TASK INSTRUCTIONS:
**a.** Update the V-Guard passage by writing out everything from "In the below" down to "next ordering instance." again, with "proposer" changed to "leader".
**b.** Go on with the V-Guard passage from the point where it stops.

TEXT PASSAGE:
**********

V-Guard: An Efficient Permissioned Blockchain for Achieving Consensus under Dynamic Memberships in V2X Networks
V-Guard achieves high performance operating under dynamically changing memberships, targeting the problem of vehicles' arbitrary connectivity on the roads. When dealing with membership changes, traditional BFT algorithms (e.g., PBFT and HotStuff) must stop to update system configurations using additional membership management approaches, thereby suffering from severe performance degradation.
In contrast, V-Guard integrates the consensus of membership management into the consensus of data transactions. Compared to traditional BFT algorithms, V-Guard not only achieves consensus for data transactions but also for their residing membership configurations.
# Consensus target of tradition BFT algorithms: <data transactions>
# Consensus target of V-Guard: <data transactions, membership profiles>
The integration makes V-Guard achieve consensus seamlessly under changing members (e.g., with joining or leaving vehicles) and produces an immutable ledger recording traceable data transactions with their corresponding membership profiles.
V-Guard develops a Membership Management Unit (MMU) that keeps track of available vehicle connections and manages membership profiles. The MMU describes a membership profile that contains a set of vehicles as a booth. Below illustrates the management of booths (of size 4).
In the below example, the yellow car is the proposer, and the MMU manages 10 members. The consensus target are the data (in blue font) and membership (in red font), where O is the orderingID (sequence #), B is the data batch, V is the booth, Q is the quorum, and Sigma is the threshold signature.
Ordering instances can take place in different booths. E.g., when the proposer conducts consensus for data entry 1, the ordering takes place in Booth 1. When Booth 1 is still available, the next ordering instance reuses it (e.g., data entry 2). However, when Booth 1 becomes unavailable (e.g., some vehicles go offline), the MMU will provide a new booth (i.e., Booth 2) for the next ordering instance.

**********

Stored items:
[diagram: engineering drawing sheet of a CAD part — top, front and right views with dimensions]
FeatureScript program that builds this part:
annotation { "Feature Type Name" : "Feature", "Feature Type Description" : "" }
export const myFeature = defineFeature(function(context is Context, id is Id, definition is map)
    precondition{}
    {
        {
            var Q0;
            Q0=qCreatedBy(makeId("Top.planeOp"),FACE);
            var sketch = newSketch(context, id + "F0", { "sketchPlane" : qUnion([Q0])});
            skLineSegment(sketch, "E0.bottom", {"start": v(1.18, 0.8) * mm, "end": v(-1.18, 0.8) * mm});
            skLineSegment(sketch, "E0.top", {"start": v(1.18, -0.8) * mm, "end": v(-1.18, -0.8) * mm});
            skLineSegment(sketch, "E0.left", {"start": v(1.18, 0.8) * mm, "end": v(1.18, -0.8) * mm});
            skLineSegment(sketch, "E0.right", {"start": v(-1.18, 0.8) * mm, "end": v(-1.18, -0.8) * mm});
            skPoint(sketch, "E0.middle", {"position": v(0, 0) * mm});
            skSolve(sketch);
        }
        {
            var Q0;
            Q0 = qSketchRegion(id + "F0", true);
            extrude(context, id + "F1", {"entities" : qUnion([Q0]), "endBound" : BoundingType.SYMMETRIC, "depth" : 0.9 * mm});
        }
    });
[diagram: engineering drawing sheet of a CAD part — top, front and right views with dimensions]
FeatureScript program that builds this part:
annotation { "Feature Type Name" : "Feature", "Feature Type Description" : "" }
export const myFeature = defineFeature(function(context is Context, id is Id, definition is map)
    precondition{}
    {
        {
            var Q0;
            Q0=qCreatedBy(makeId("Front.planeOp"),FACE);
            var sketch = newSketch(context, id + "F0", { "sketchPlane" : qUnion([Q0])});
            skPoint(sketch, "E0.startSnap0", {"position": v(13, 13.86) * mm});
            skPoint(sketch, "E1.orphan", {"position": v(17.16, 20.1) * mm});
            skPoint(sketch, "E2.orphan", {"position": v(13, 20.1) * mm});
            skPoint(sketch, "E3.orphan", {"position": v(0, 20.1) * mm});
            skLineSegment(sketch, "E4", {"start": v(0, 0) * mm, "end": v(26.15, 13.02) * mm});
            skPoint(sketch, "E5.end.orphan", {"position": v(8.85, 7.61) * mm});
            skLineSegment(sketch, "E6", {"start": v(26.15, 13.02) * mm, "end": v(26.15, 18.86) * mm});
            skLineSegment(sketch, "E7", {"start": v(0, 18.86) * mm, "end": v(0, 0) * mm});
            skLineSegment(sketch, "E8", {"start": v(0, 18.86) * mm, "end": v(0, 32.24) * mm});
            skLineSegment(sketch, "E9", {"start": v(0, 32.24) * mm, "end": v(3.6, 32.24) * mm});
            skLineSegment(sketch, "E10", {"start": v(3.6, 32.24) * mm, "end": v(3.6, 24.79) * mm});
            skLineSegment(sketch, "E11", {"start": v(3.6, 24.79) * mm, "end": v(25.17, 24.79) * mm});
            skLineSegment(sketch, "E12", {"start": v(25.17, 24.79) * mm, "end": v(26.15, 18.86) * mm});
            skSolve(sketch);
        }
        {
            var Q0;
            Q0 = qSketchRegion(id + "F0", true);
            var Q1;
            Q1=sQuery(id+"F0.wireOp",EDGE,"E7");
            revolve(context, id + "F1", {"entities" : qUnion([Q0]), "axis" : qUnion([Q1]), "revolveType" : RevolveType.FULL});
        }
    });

**********

RESULTS:
**a.**
In the below example, the yellow car is the leader, and the MMU manages 10 members. The consensus target are the data (in blue font) and membership (in red font), where O is the orderingID (sequence #), B is the data batch, V is the booth, Q is the quorum, and Sigma is the threshold signature.
Ordering instances can take place in different booths. E.g., when the leader conducts consensus for data entry 1, the ordering takes place in Booth 1. When Booth 1 is still available, the next ordering instance reuses it (e.g., data entry 2). However, when Booth 1 becomes unavailable (e.g., some vehicles go offline), the MMU will provide a new booth (i.e., Booth 2) for the next ordering instance.

**b.**
Consensus instances are executed periodically as "shuttle buses" with a sole purpose of committing the entries appended on the total order log. A consensus instance (C) can also operate in a different booth where the new members will scrutinize the signatures of included entries that they have not validated previously.
GoLang should have been properly installed with GOPATH
and GOROOT
. The GoLang version should be at least go1.17.6
. In addition, three external packages were used (check out go.mod
).
// threshold signatures
go get go.dedis.ch/kyber
// logging
go get github.com/sirupsen/logrus
// some math packages
go get gonum.org/v1/gonum/
Below shows an example of running a V-Guard instance with a booth of size 4 and 6 initial available connections. The quorum size of a booths of size 4 is 3, so the threshold is set to 2, as the proposer is always included.
// Assume the downloaded folder is called "vguardbft"
// First, move the keyGen folder outside of vguardbft.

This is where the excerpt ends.